RFI : Est-ce que la crise au Nord - Mali est une menace pour le Tchad ?
 
S.K : C’est une menace indirecte. Vous avez au Mali l’AQMI, AL QAEDA et autre, qui sont en train de s’implanter et si on n’y prend pas garde, ils vont s’implanter durablement. Vous avez au Nord du Nigéria BOKO HARAM. Vous avez une branche qui veut s’en réclamer en République centrafricaine. Vous avez la situation au Soudan, au Sud et dans le Darfour qui n’est toujours pas réglée. Vous avez plus loin la situation en Somalie. Et tout cela a en commun la bande sahélo-saharienne.

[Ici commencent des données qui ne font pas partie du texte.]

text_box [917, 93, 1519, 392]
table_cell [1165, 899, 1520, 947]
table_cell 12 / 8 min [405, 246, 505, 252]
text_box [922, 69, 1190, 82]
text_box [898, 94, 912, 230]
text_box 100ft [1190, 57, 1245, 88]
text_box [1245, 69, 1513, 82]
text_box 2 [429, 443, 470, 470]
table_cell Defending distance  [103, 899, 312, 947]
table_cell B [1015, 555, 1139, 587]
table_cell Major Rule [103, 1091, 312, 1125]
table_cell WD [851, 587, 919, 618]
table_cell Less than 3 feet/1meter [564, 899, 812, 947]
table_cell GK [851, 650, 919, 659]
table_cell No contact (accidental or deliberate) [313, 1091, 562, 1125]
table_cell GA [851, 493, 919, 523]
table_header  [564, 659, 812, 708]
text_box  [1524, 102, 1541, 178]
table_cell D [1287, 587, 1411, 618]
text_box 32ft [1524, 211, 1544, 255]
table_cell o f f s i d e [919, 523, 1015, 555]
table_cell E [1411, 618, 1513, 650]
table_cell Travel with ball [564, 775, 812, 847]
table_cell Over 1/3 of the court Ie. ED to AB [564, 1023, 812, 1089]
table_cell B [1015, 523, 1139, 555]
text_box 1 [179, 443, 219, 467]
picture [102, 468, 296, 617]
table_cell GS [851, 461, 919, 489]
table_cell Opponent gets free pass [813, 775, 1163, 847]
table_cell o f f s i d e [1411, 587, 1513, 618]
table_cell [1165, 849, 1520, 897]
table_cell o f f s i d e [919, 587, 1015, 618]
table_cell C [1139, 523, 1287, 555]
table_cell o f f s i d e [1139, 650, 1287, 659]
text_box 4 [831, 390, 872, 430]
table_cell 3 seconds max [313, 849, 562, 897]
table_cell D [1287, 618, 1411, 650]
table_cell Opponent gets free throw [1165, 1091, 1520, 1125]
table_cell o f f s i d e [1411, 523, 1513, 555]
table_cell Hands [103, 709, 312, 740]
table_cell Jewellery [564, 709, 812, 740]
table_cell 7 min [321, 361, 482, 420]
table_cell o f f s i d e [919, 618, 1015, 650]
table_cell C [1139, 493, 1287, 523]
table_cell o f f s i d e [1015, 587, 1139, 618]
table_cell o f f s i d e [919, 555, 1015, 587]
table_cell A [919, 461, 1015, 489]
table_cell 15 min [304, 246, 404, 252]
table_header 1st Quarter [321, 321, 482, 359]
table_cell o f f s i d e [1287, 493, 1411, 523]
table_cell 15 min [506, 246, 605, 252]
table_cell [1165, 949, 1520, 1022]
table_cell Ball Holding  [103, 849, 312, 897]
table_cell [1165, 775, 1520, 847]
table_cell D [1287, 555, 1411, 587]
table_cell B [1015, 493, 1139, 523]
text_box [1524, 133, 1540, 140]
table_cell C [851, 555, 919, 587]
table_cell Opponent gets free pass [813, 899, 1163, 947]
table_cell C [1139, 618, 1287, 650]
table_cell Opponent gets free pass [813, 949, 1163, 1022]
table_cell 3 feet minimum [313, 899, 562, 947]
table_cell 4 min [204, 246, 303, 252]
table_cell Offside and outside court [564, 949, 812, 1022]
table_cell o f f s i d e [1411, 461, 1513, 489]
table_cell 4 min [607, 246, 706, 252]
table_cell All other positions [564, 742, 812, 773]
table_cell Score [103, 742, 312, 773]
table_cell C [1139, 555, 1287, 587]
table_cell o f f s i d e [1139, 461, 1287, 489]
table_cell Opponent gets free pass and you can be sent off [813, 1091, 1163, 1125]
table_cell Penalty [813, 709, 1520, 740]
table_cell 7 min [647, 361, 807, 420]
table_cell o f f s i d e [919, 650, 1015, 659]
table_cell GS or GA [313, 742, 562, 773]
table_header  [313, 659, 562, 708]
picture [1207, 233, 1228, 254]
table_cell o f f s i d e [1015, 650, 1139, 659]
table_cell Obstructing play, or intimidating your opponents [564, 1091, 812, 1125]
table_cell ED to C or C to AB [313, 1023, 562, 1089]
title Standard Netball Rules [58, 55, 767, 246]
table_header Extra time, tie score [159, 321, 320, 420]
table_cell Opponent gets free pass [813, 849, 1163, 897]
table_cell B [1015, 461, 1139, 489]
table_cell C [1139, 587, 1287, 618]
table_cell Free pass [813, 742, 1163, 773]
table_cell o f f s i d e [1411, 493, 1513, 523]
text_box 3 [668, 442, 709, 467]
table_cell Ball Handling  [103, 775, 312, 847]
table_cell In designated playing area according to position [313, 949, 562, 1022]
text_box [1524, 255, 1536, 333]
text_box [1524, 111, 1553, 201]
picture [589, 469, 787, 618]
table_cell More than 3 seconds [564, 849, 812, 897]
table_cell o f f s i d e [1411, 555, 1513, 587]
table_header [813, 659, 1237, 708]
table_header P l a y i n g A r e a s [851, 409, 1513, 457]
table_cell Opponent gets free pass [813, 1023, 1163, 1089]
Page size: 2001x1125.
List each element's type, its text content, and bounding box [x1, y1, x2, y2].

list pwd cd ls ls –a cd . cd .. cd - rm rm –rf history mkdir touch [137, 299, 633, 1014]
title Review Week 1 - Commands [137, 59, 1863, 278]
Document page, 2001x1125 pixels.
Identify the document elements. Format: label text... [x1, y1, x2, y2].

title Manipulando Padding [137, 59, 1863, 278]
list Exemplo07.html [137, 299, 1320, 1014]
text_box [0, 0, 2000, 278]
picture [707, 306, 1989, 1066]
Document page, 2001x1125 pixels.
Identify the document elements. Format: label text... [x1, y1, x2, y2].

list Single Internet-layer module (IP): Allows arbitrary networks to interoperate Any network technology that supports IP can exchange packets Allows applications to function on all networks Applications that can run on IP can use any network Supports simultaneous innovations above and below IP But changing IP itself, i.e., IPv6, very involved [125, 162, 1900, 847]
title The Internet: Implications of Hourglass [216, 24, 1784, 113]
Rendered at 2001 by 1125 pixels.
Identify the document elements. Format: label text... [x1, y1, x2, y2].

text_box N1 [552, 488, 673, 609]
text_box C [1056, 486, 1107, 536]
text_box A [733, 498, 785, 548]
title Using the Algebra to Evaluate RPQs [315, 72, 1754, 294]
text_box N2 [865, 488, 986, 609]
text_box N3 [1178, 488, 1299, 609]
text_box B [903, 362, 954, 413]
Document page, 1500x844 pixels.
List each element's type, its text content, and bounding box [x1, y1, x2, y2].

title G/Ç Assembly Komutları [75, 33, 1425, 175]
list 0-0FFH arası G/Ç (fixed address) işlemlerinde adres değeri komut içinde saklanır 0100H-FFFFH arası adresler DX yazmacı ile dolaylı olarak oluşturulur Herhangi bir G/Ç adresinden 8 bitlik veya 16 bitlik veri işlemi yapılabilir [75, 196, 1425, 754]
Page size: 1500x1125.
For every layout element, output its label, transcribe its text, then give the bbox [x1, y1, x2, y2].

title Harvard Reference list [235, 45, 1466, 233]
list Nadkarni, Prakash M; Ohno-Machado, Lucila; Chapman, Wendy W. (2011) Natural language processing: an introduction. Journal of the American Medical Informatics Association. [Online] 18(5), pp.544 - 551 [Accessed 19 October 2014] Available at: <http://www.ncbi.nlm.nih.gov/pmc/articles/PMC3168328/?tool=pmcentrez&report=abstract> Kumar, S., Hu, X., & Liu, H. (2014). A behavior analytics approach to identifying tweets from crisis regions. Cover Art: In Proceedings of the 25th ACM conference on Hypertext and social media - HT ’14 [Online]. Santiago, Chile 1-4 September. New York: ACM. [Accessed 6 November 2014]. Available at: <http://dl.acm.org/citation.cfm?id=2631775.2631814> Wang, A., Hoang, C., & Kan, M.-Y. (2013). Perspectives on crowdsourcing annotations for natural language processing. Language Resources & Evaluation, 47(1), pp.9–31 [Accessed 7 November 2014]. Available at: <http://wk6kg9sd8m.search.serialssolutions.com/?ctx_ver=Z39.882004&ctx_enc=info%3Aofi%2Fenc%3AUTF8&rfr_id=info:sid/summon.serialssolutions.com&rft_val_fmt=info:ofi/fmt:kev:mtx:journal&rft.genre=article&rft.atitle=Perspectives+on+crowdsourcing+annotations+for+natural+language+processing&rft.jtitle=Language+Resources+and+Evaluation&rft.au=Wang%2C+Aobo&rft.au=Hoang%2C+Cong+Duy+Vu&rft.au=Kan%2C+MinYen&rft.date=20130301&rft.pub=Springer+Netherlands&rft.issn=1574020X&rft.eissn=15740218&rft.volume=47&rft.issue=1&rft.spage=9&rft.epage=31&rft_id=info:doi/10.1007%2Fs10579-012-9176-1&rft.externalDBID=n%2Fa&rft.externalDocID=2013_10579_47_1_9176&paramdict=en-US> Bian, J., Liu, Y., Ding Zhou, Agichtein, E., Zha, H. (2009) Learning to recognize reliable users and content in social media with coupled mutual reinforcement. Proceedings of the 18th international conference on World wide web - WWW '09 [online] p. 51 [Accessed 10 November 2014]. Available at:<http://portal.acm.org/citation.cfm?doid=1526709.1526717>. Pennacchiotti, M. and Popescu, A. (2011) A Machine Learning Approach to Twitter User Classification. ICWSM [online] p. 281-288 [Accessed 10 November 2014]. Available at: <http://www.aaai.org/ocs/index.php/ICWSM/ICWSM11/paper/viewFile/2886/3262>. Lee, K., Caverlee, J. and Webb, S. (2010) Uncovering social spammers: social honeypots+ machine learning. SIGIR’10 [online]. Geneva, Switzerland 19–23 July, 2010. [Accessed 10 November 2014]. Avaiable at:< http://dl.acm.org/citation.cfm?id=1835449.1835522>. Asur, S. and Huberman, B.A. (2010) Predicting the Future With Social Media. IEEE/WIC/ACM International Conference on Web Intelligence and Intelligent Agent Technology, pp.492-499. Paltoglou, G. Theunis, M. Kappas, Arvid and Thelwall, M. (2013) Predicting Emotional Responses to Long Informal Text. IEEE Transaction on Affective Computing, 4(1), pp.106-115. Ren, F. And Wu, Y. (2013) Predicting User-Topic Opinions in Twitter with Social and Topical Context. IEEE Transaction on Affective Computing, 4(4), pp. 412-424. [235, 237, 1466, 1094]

Et donc le Tchad est bien sûr concerné puisqu’il se retrouve au milieu de tout cela mais bien sûr au-delà des Tchadiens ce sont tous les Africains qui se sentent concernés par cette  tentative de déstabilisation de l’Afrique et du monde parce qu’il s’agit du terrorisme international qui est en train de vouloir s’implanter au cœur de l’Afrique et donc il faut épauler les Maliens il faut tout faire pour mettre fin à cette situation.